Introduction
- Word based language models suffer from the problem of rare or Out of Vocabulary (OOV) words.
- Learning representations for OOV words directly on the end task often results in poor representation.
- The alternative is to replace all the rare words with a single, unique representation (loss of information) or use character level models to obtain word representations (they tend to miss on the semantic relationship).
- The paper proposes to learn a network that can predict the representations of words using auxiliary data (referred to as definitions) such as dictionary definitions, Wikipedia infoboxes, the spelling of the word etc.
- The auxiliary data encoders are trained jointly with the end task to ensure that word representations align with the requirements of the end task.
Approach
- Given a rare word w, let d(w) = <x1, x2…> denote its defination where xi are words.
- d(w) is fed to a defination reader network f (LSTM) and its last state is used as the defination embedding ed(w)
- In case w has multiple definitions, the embeddings are combined using mean pooling.
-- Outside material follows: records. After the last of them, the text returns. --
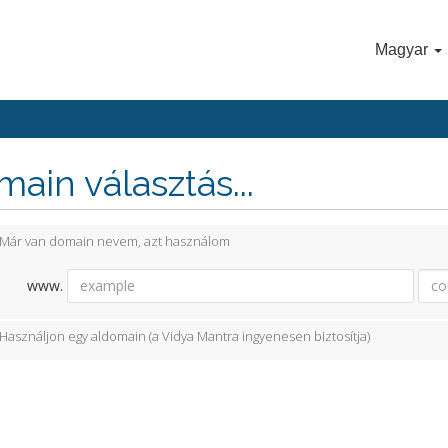
Magyar
ain választás...
Már van domain nevem, azt használom
www.
Használjon egy aldomain (a Vidya Mantra ingyenesen biztosítja)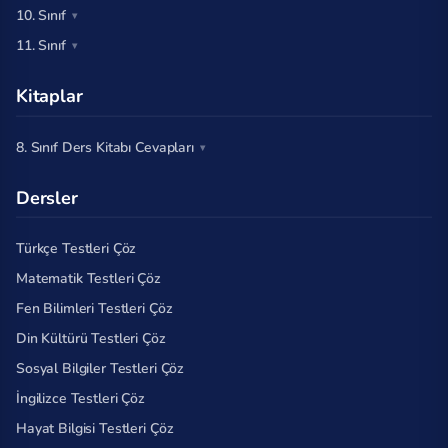
10. Sınıf
11. Sınıf
Kitaplar
8. Sınıf Ders Kitabı Cevapları
Dersler
Türkçe Testleri Çöz
Matematik Testleri Çöz
Fen Bilimleri Testleri Çöz
Din Kültürü Testleri Çöz
Sosyal Bilgiler Testleri Çöz
İngilizce Testleri Çöz
Hayat Bilgisi Testleri Çöz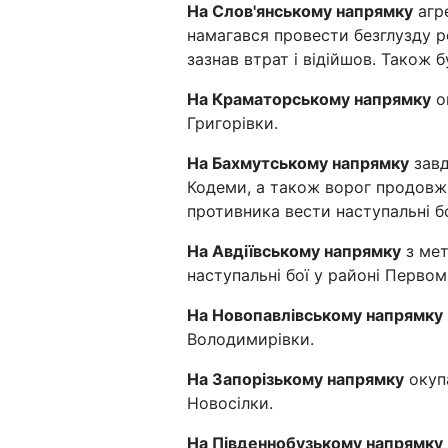
На Слов'янському напрямку
агре
намагався провести безглузду ро
зазнав втрат і відійшов. Також 
На Краматорському напрямку
ок
Григорівки.
На Бахмутському напрямку
завд
Кодеми, а також ворог продовжи
противника вести наступальні б
На Авдіївському напрямку
з мет
наступальні бої у районі Первом
На Новопавлівському напрямку
Володимирівки.
На Запорізькому напрямку
окупа
Новосілки.
На Південнобузькому напрямку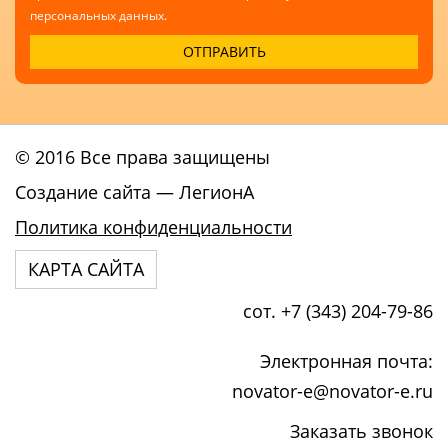
персональных данных.
© 2016 Все права защищены
Создание сайта
— ЛегионА
Политика конфиденциальности
КАРТА САЙТА
сот. +7 (343) 204-79-86
Электронная почта:
novator-e@novator-e.ru
Заказать звонок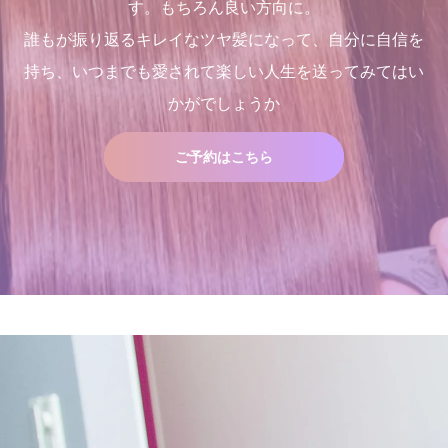
す。もちろん良い方向に。
誰もが振り返るキレイなツヤ髪になって、自分に自信を
持ち、いつまでも愛されて楽しい人生を送ってみてはい
Champs des Lilas [シャン
２０２５年度新卒生募集いた
１００％の髪質改善！ シャ
１００％の髪質改善！ シャ
かがでしょうか
デリラ] 青森県[三沢市]の髪
します
ンデリラの髪質改善システム
ンデリラの髪質改善システム
質改善・ヘアエステプライベ
とは
とは
2024.09.09
ート美容室 です。
2024.09.12
2024.09.12
2017.12.16
ご予約はこちら
２０２５年度新卒生募集いた
店継いでくれる人探していま
します
す
2024.09.09
2025.12.11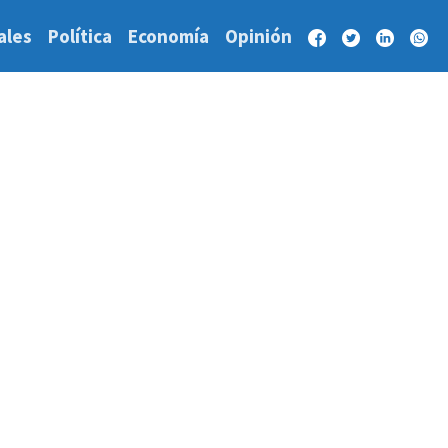
ales
Política
Economía
Opinión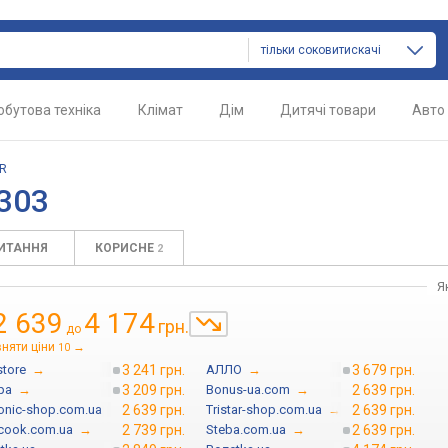
тільки соковитискачі
обутова техніка
Клімат
Дім
Дитячі товари
Авто
AR
303
ПИТАННЯ
КОРИСНЕ
2
Я
2 639
4 174
грн.
до
вняти ціни
→
10
store
→
3 241 грн.
АЛЛО
→
3 679 грн.
ра
→
3 209 грн.
Bonus-ua.com
→
2 639 грн.
ronic-shop.com.ua
→
2 639 грн.
Tristar-shop.com.ua
→
2 639 грн.
icook.com.ua
→
2 739 грн.
Steba.com.ua
→
2 639 грн.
- The approach can be extended to in-vocabulary words as well by using the definition embedding of such words to update their original embeddings.
Experiments
- Auxiliary data sources
- Word definitions from WordNet
- Spelling of words
- The proposed approach was tested on following tasks:
- Extractive Question Answering over SQuAD
- Base model from Xiong et al. 2016
- Entailment Prediction over SNLI corpus
- Base models from Bowman et al. 2015 and Chen et al. 2016
- One Billion Words Language Modelling
- For all the tasks, models using both spelling and dictionary (SD) outperformed the model using just one.
- While SD does not outperform the Glove model (with full vocabulary), it does bridge the performance gap significantly.
Future Work
- Multi-token words like “San Francisco” are not accounted for now.
- The model does not handle the rare words which appear in the definition and just replaces them by the token. Making the model recursive would be a useful addition.